- Jamaica Jamaica
- Coordinates: 43°05′52″N 72°46′44″W﻿ / ﻿43.09778°N 72.77889°W
- Country: United States
- State: Vermont
- County: Windham
- Town: Jamaica

Area
- • Total: 0.78 sq mi (2.02 km^{2})
- • Land: 0.77 sq mi (1.99 km^{2})
- • Water: 0.012 sq mi (0.03 km^{2})
- Elevation: 830 ft (250 m)

Population (2020)
- • Total: 174
- Time zone: UTC-5 (Eastern (EST))
- • Summer (DST): UTC-4 (EDT)
- ZIP Code: 05343
- Area code: 802
- FIPS code: 50-36100
- GNIS feature ID: 2807162

= Jamaica (CDP), Vermont =

Jamaica is the central village and a census-designated place (CDP) in the town of Jamaica, Windham County, Vermont, United States. As of the 2020 census, it had a population of 174, compared to 1,005 in the entire town.

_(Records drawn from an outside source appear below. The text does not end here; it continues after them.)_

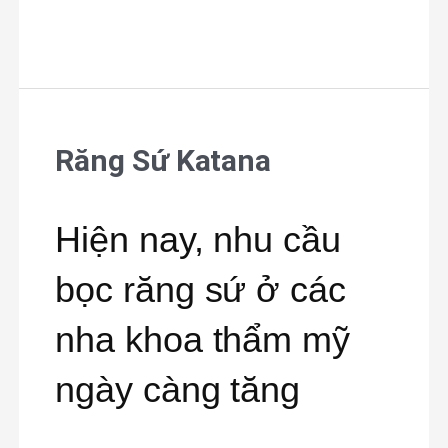
Răng Sứ Katana
Răng
Sứ
Hiện nay, nhu cầu
Katana
bọc răng sứ ở các
nha khoa thẩm mỹ
ngày càng tăng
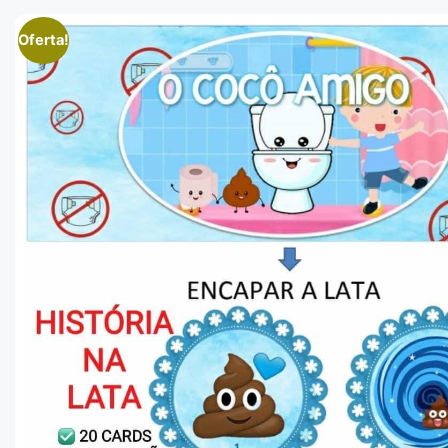
Oferta!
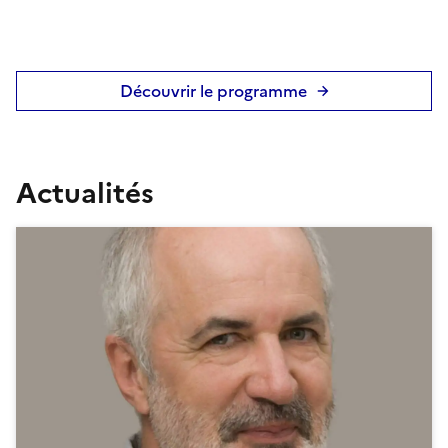
Découvrir le programme
Actualités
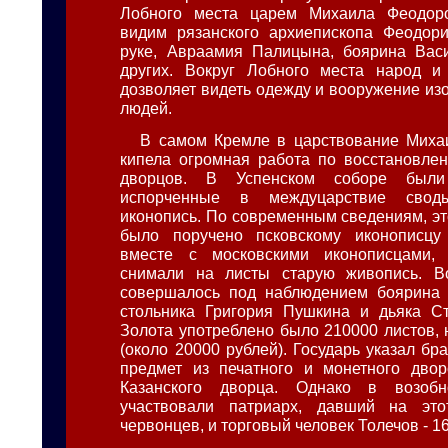
Лобного места царем Михаила Феодор
видим рязанского архиепископа Феодори
руке, Авраамия Палицына, боярина Вас
других. Вокруг Лобного места народ и 
дозволяет видеть одежду и вооружение из
людей.
В самом Кремле в царствование Миха
кипела огромная работа по восстановле
дворцов. В Успенском соборе были
испорченные в междуцарствие свод
иконопись. По современным сведениям, эт
было поручено псковскому иконописцу
вместе с московскими иконописцами,
снимали на листы старую живопись. В
совершалось под наблюдением боярина 
стольника Григория Пушкина и дьяка Ст
Золота употреблено было 210000 листов, 
(около 20000 рублей). Государь указал бра
предмет из печатного и монетного двор
Казанского дворца. Однако в возобн
участвовали патриарх, давший на эт
червонцев, и торговый человек Толечов - 1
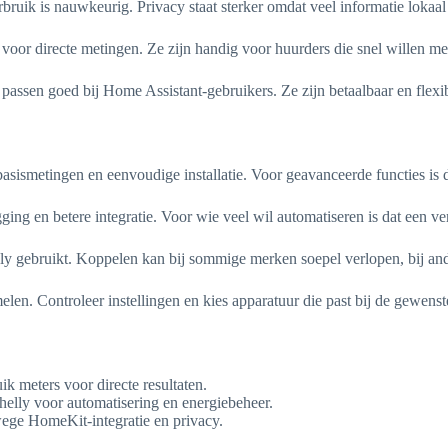
bruik is nauwkeurig. Privacy staat sterker omdat veel informatie lokaa
voor directe metingen. Ze zijn handig voor huurders die snel willen me
assen goed bij Home Assistant-gebruikers. Ze zijn betaalbaar en flexib
asismetingen en eenvoudige installatie. Voor geavanceerde functies is 
ing en betere integratie. Voor wie veel wil automatiseren is dat een ve
only gebruikt. Koppelen kan bij sommige merken soepel verlopen, bij and
en. Controleer instellingen en kies apparatuur die past bij de gewens
k meters voor directe resultaten.
lly voor automatisering en energiebeheer.
ge HomeKit-integratie en privacy.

The CDP is in northwestern Windham County, in the center of the town of Jamaica. It sits on the eastern side of the Green Mountains in the valley of Ball Mountain Brook where it joins the West River, a southeast-flowing tributary of the Connecticut River. Jamaica State Park is on the West River on the northern edge of the village. 535 m Ball Mountain rises to the north over the West River, while 638 m College Hill rises to the west.

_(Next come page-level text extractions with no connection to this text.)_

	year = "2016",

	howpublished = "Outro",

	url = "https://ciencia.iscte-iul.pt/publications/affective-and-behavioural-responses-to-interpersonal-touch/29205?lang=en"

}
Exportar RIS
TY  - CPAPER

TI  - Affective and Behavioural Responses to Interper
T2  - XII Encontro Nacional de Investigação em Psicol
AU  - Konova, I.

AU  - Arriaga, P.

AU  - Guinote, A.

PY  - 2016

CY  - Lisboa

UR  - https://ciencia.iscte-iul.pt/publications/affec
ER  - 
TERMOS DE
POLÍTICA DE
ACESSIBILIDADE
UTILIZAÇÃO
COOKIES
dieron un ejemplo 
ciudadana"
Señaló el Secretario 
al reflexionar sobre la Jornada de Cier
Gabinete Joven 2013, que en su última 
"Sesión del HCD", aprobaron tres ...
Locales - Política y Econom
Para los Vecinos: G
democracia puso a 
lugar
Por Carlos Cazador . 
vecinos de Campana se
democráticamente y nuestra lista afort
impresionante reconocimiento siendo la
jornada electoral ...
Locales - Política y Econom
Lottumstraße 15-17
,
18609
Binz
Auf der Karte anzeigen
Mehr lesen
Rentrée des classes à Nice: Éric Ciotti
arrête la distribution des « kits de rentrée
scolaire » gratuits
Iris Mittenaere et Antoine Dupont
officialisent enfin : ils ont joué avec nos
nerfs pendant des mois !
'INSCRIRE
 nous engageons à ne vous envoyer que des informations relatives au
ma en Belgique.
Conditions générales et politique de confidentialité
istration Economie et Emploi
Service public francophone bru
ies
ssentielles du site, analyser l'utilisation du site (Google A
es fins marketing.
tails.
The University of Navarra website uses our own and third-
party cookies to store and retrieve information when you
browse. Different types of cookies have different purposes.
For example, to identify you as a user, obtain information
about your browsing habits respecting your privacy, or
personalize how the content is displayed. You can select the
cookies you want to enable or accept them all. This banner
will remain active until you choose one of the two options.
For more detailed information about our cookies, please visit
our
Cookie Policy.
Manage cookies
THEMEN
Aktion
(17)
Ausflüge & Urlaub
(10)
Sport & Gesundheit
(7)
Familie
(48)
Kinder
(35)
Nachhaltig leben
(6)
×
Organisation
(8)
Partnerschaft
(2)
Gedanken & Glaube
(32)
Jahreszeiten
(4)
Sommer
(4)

Vermont Routes 30 and 100 pass concurrently through the center of Jamaica. Route 30 leads northwest over the Green Mountains 20 mi to Manchester Center and southeast down the West River valley 26 mi to Brattleboro, while Route 100 leads north 11 mi to Londonderry and south 25 mi to Wilmington.